Çiftçilerin, başta kuraklık olmak üzere, her türlü afetle karşılaştıklarında, aldıkları tazminatın zararlarını karşılaması gerektiğini vurgulayan Bayraktar, şunları kaydetti: "2022'de çiftçilerimizden gelen en önemli şikayetler de sigortadan ödenen tazminatların yetersiz kaldığı yönündedir. Tarım sigortalarının geliştirilmesi ve çiftçinin karşılaştığı her türlü riskin kapsama alınması adına, TARSİM tarafından bu konularda devam eden projeler ve yapılacak her türlü çalışma Birliğimizce destekleniyor. Çiftçi gelirlerinin yetersizliği, bazı afetlerde çiftçi zararının karşılanmasında beklentilerin altında kalınması, ortalama işletme ölçeklerinin küçüklüğü, küçük alanlarda tarım yapan çiftçilerin sigortaya ilgi göstermemesi, işletme başına düşen hayvan sayısının azlığı ve bu işletmelerin gelirinin düşük kalması gibi sebeplerle tarım sigortası yeteri kadar gelişemiyor. Yaşanan ve gelecekte beklenen afetlere karşı ülkenin gıda güvencesini korumak ve çiftçiyi tarımda tutmak için yaşanan afet sonrasında devlet yardımlarının devam etmesi ve bu alana daha fazla kaynak ayrılması zorunluluktur."

2023'den beklentiler

Bayraktar, çiftçilerin, bütün zor şartlara rağmen üretimlerini sürdürdüklerine işaret ederek, "Bu, büyük bir şanstır. Başta girdilerin pahalılığı olmak üzere çözülmesi gereken sorunlarımız bulunuyor. Bu sorunlar çözülür ve yeterli destek verilirse çiftçilerimiz üretimden kopmaz ve 2023 yılında üretimde sıkıntı yaşamayız." ifadelerini kullandı.

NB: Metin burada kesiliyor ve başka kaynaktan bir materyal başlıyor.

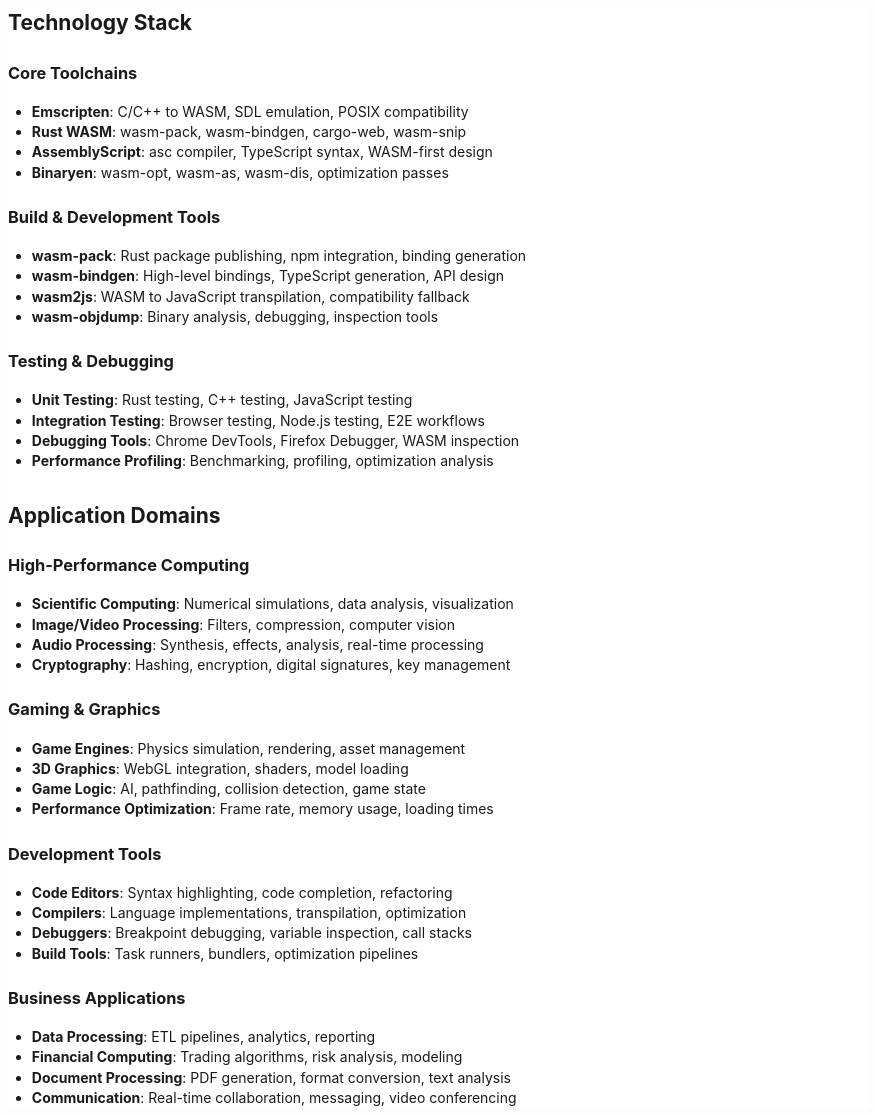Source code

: ## Technology Stack

### Core Toolchains

- **Emscripten**: C/C++ to WASM, SDL emulation, POSIX compatibility
- **Rust WASM**: wasm-pack, wasm-bindgen, cargo-web, wasm-snip
- **AssemblyScript**: asc compiler, TypeScript syntax, WASM-first design
- **Binaryen**: wasm-opt, wasm-as, wasm-dis, optimization passes

### Build & Development Tools

- **wasm-pack**: Rust package publishing, npm integration, binding generation
- **wasm-bindgen**: High-level bindings, TypeScript generation, API design
- **wasm2js**: WASM to JavaScript transpilation, compatibility fallback
- **wasm-objdump**: Binary analysis, debugging, inspection tools

### Testing & Debugging

- **Unit Testing**: Rust testing, C++ testing, JavaScript testing
- **Integration Testing**: Browser testing, Node.js testing, E2E workflows
- **Debugging Tools**: Chrome DevTools, Firefox Debugger, WASM inspection
- **Performance Profiling**: Benchmarking, profiling, optimization analysis

## Application Domains

### High-Performance Computing

- **Scientific Computing**: Numerical simulations, data analysis, visualization
- **Image/Video Processing**: Filters, compression, computer vision
- **Audio Processing**: Synthesis, effects, analysis, real-time processing
- **Cryptography**: Hashing, encryption, digital signatures, key management

### Gaming & Graphics

- **Game Engines**: Physics simulation, rendering, asset management
- **3D Graphics**: WebGL integration, shaders, model loading
- **Game Logic**: AI, pathfinding, collision detection, game state
- **Performance Optimization**: Frame rate, memory usage, loading times

### Development Tools

- **Code Editors**: Syntax highlighting, code completion, refactoring
- **Compilers**: Language implementations, transpilation, optimization
- **Debuggers**: Breakpoint debugging, variable inspection, call stacks
- **Build Tools**: Task runners, bundlers, optimization pipelines

### Business Applications

- **Data Processing**: ETL pipelines, analytics, reporting
- **Financial Computing**: Trading algorithms, risk analysis, modeling
- **Document Processing**: PDF generation, format conversion, text analysis
- **Communication**: Real-time collaboration, messaging, video conferencing
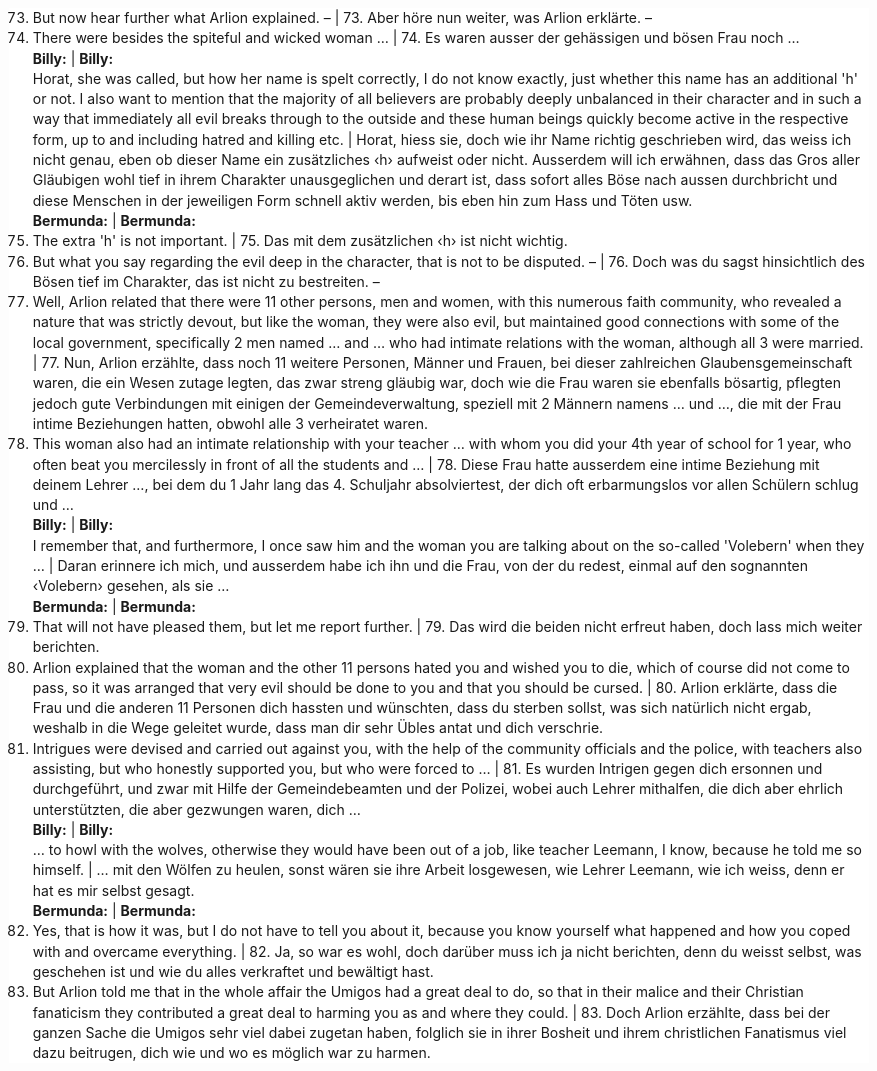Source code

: 73. But now hear further what Arlion explained. –  | 73. Aber höre nun weiter, was Arlion erklärte. –   
74. There were besides the spiteful and wicked woman …  | 74. Es waren ausser der gehässigen und bösen Frau noch …   
**Billy:** | **Billy:**  
Horat, she was called, but how her name is spelt correctly, I do not know exactly, just whether this name has an additional 'h' or not. I also want to mention that the majority of all believers are probably deeply unbalanced in their character and in such a way that immediately all evil breaks through to the outside and these human beings quickly become active in the respective form, up to and including hatred and killing etc.  | Horat, hiess sie, doch wie ihr Name richtig geschrieben wird, das weiss ich nicht genau, eben ob dieser Name ein zusätzliches ‹h› aufweist oder nicht. Ausserdem will ich erwähnen, dass das Gros aller Gläubigen wohl tief in ihrem Charakter unausgeglichen und derart ist, dass sofort alles Böse nach aussen durchbricht und diese Menschen in der jeweiligen Form schnell aktiv werden, bis eben hin zum Hass und Töten usw.   
**Bermunda:** | **Bermunda:**  
75. The extra 'h' is not important.  | 75. Das mit dem zusätzlichen ‹h› ist nicht wichtig.   
76. But what you say regarding the evil deep in the character, that is not to be disputed. –  | 76. Doch was du sagst hinsichtlich des Bösen tief im Charakter, das ist nicht zu bestreiten. –   
77. Well, Arlion related that there were 11 other persons, men and women, with this numerous faith community, who revealed a nature that was strictly devout, but like the woman, they were also evil, but maintained good connections with some of the local government, specifically 2 men named … and … who had intimate relations with the woman, although all 3 were married.  | 77. Nun, Arlion erzählte, dass noch 11 weitere Personen, Männer und Frauen, bei dieser zahlreichen Glaubensgemeinschaft waren, die ein Wesen zutage legten, das zwar streng gläubig war, doch wie die Frau waren sie ebenfalls bösartig, pflegten jedoch gute Verbindungen mit einigen der Gemeindeverwaltung, speziell mit 2 Männern namens … und …, die mit der Frau intime Beziehungen hatten, obwohl alle 3 verheiratet waren.   
78. This woman also had an intimate relationship with your teacher … with whom you did your 4th year of school for 1 year, who often beat you mercilessly in front of all the students and …  | 78. Diese Frau hatte ausserdem eine intime Beziehung mit deinem Lehrer …, bei dem du 1 Jahr lang das 4. Schuljahr absolviertest, der dich oft erbarmungslos vor allen Schülern schlug und …   
**Billy:** | **Billy:**  
I remember that, and furthermore, I once saw him and the woman you are talking about on the so-called 'Volebern' when they …  | Daran erinnere ich mich, und ausserdem habe ich ihn und die Frau, von der du redest, einmal auf den sognannten ‹Volebern› gesehen, als sie …   
**Bermunda:** | **Bermunda:**  
79. That will not have pleased them, but let me report further.  | 79. Das wird die beiden nicht erfreut haben, doch lass mich weiter berichten.   
80. Arlion explained that the woman and the other 11 persons hated you and wished you to die, which of course did not come to pass, so it was arranged that very evil should be done to you and that you should be cursed.  | 80. Arlion erklärte, dass die Frau und die anderen 11 Personen dich hassten und wünschten, dass du sterben sollst, was sich natürlich nicht ergab, weshalb in die Wege geleitet wurde, dass man dir sehr Übles antat und dich verschrie.   
81. Intrigues were devised and carried out against you, with the help of the community officials and the police, with teachers also assisting, but who honestly supported you, but who were forced to …  | 81. Es wurden Intrigen gegen dich ersonnen und durchgeführt, und zwar mit Hilfe der Gemeindebeamten und der Polizei, wobei auch Lehrer mithalfen, die dich aber ehrlich unterstützten, die aber gezwungen waren, dich …   
**Billy:** | **Billy:**  
… to howl with the wolves, otherwise they would have been out of a job, like teacher Leemann, I know, because he told me so himself.  | … mit den Wölfen zu heulen, sonst wären sie ihre Arbeit losgewesen, wie Lehrer Leemann, wie ich weiss, denn er hat es mir selbst gesagt.   
**Bermunda:** | **Bermunda:**  
82. Yes, that is how it was, but I do not have to tell you about it, because you know yourself what happened and how you coped with and overcame everything.  | 82. Ja, so war es wohl, doch darüber muss ich ja nicht berichten, denn du weisst selbst, was geschehen ist und wie du alles verkraftet und bewältigt hast.   
83. But Arlion told me that in the whole affair the Umigos had a great deal to do, so that in their malice and their Christian fanaticism they contributed a great deal to harming you as and where they could.  | 83. Doch Arlion erzählte, dass bei der ganzen Sache die Umigos sehr viel dabei zugetan haben, folglich sie in ihrer Bosheit und ihrem christlichen Fanatismus viel dazu beitrugen, dich wie und wo es möglich war zu harmen.   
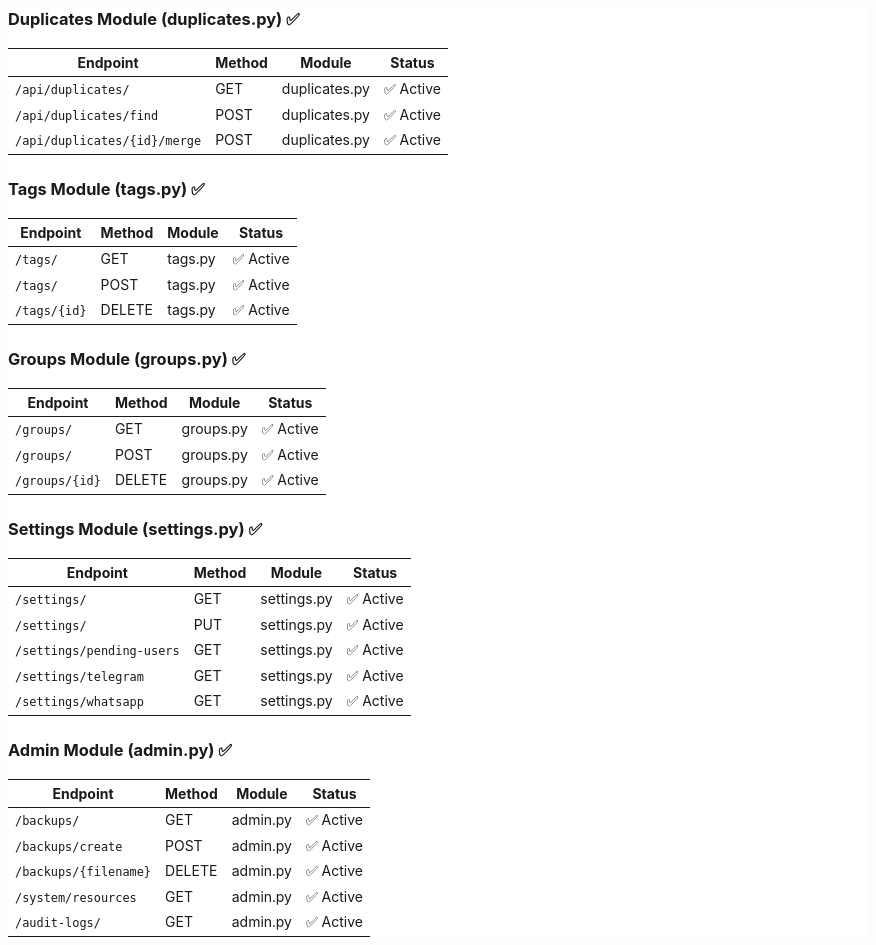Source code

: ### Duplicates Module (duplicates.py) ✅

| Endpoint | Method | Module | Status |
|----------|--------|--------|--------|
| `/api/duplicates/` | GET | duplicates.py | ✅ Active |
| `/api/duplicates/find` | POST | duplicates.py | ✅ Active |
| `/api/duplicates/{id}/merge` | POST | duplicates.py | ✅ Active |

### Tags Module (tags.py) ✅

| Endpoint | Method | Module | Status |
|----------|--------|--------|--------|
| `/tags/` | GET | tags.py | ✅ Active |
| `/tags/` | POST | tags.py | ✅ Active |
| `/tags/{id}` | DELETE | tags.py | ✅ Active |

### Groups Module (groups.py) ✅

| Endpoint | Method | Module | Status |
|----------|--------|--------|--------|
| `/groups/` | GET | groups.py | ✅ Active |
| `/groups/` | POST | groups.py | ✅ Active |
| `/groups/{id}` | DELETE | groups.py | ✅ Active |

### Settings Module (settings.py) ✅

| Endpoint | Method | Module | Status |
|----------|--------|--------|--------|
| `/settings/` | GET | settings.py | ✅ Active |
| `/settings/` | PUT | settings.py | ✅ Active |
| `/settings/pending-users` | GET | settings.py | ✅ Active |
| `/settings/telegram` | GET | settings.py | ✅ Active |
| `/settings/whatsapp` | GET | settings.py | ✅ Active |

### Admin Module (admin.py) ✅

| Endpoint | Method | Module | Status |
|----------|--------|--------|--------|
| `/backups/` | GET | admin.py | ✅ Active |
| `/backups/create` | POST | admin.py | ✅ Active |
| `/backups/{filename}` | DELETE | admin.py | ✅ Active |
| `/system/resources` | GET | admin.py | ✅ Active |
| `/audit-logs/` | GET | admin.py | ✅ Active |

Türkiye'de girdi fiyatlarının üreticilerin alım gücünün çok üstünde olduğuna dikkati çeken Bayraktar, bitkisel üretimden, küçük aile işletmelerine, gençlerin istihdamının artırılmasından, çeşitli koruma tedbirleri ve desteklere kadar sektöre ilişkin beklentilerini şöyle sıraladı:

Destek bütçesi, Tarım Kanunu'nda belirtildiği gibi gayrisafi yurtiçi hasılanın en az yüzde 1'i oranında olmalıdır. Destekler ekimden önce açıklanmalı ve zamanında verilmelidir.

Üzerinde tarımsal üretim yapılan fakat çeşitli nedenlerle Çiftçi Kayıt Sistemi'ne dahil edilemeyen araziler de tarımsal destekleme sistemine dahil edilmelidir.

Organik tarım ve iyi tarım uygulamalarında destekler artırılmalıdır.

Zeytinyağı ve pamuk prim desteğine getirilen dekara verim sınırlaması kaldırılmalıdır.

Çay Kanunu taslağı bir an önce yasalaşmalıdır.

Yeraltı barajlarının yapımına hız verilmeli ve sayıları artırılmalıdır.

Sözleşmeli üretim, lisanslı depoculuk ve ürün ihtisas borsaları yaygınlaştırılmalıdır. Depo kurulumu tüm bölgelerde destekleme kapsamına alınmalıdır. Lisanslı depoculukta küçük çiftçilere pozitif ayrıcalıklar tanınmalıdır.

Hayvansal üretim kayıt altına alınmalıdır. Hayvancılığın yoğun yapıldığı yerlerde devlet destekli yem fabrikaları kurulmalıdır.

Et ve Süt Kurumu özerk yapıya kavuşturulmalı, piyasayı etkin regüle etmesi sağlanmalıdır.

Yem piyasasında istikrar sağlamak için Toprak Mahsulleri Ofisi, Tarım Kredi Kooperatifleri ve üretici örgütleri kanalıyla üreticilere sözleşmeli üretim kapsamında uygun fiyattan yem satışı yapılmalıdır.

Buzağı kayıplarını azaltacak ve kaba yem piyasasına yönelik 'Ulusal Eylem Planı' hayata geçirilmelidir."